• **Your assignment**
Every entry below should come back unchanged, except that the pictures are dropped.

-- Information given follows --

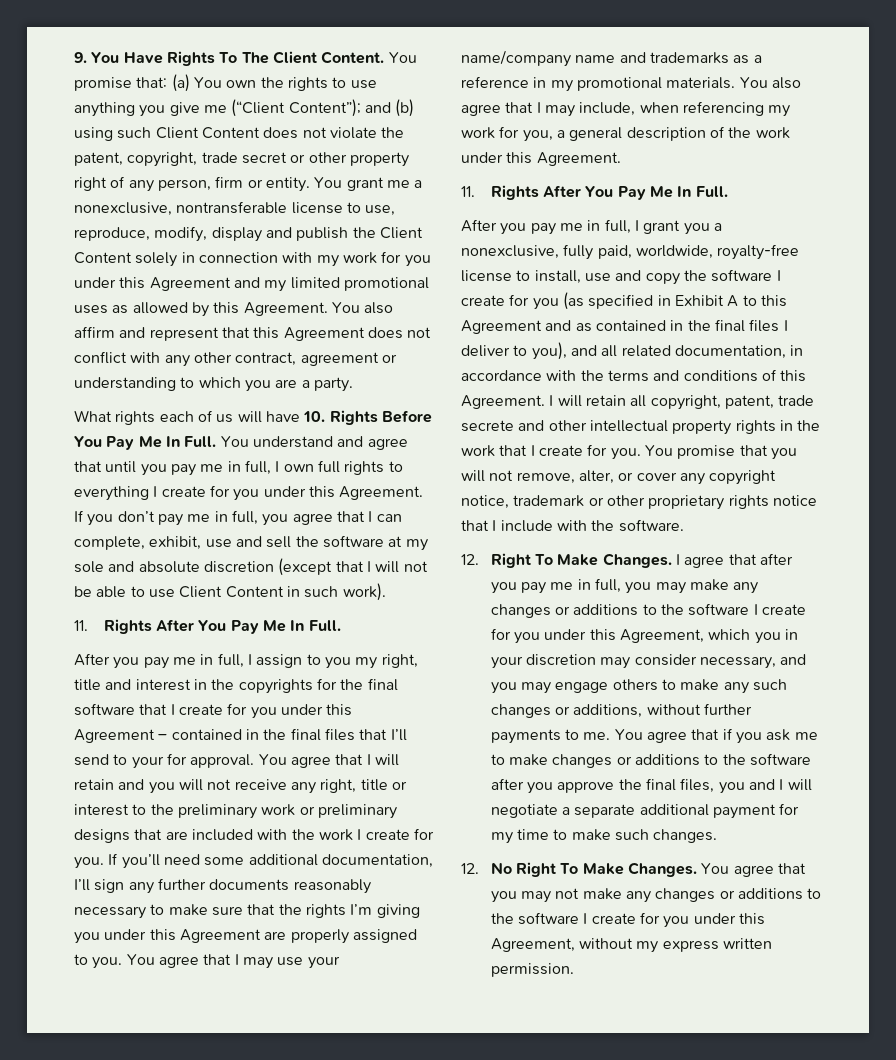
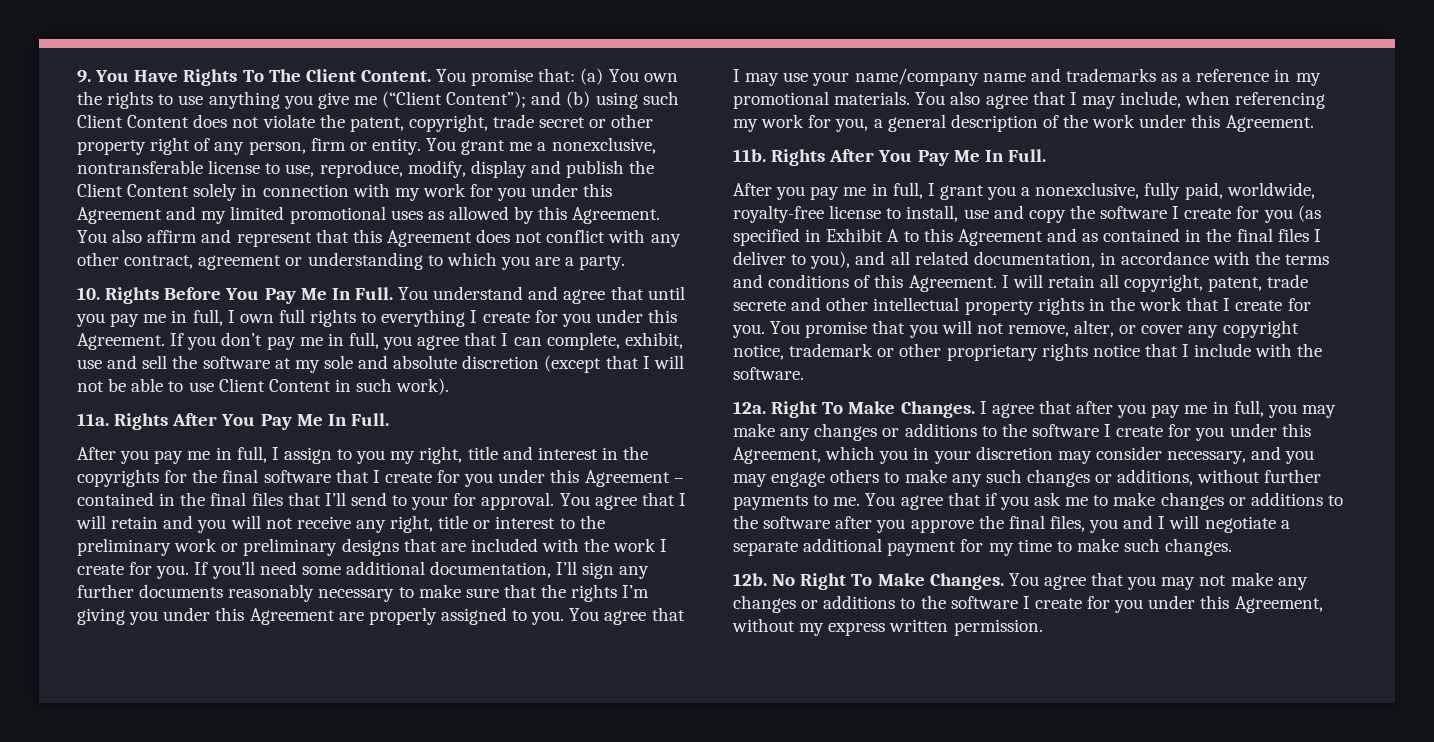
[74,410,300,425] What rights each of us will have -> (626, 262) none
[74,620,88,631] 11. -> [77,413,109,426] 11a.
[461,186,475,197] 11. -> [733,149,766,162] 11b.
[461,554,479,565] 12. -> [733,401,766,414] 12a.
[461,863,479,874] 12. -> [733,573,767,586] 12b.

-- Information given concluded --

• **Reply to the exercise**
[74,410,300,425] What rights each of us will have -> (626, 262) none
[74,620,88,631] 11. -> [77,413,109,426] 11a.
[461,186,475,197] 11. -> [733,149,766,162] 11b.
[461,554,479,565] 12. -> [733,401,766,414] 12a.
[461,863,479,874] 12. -> [733,573,767,586] 12b.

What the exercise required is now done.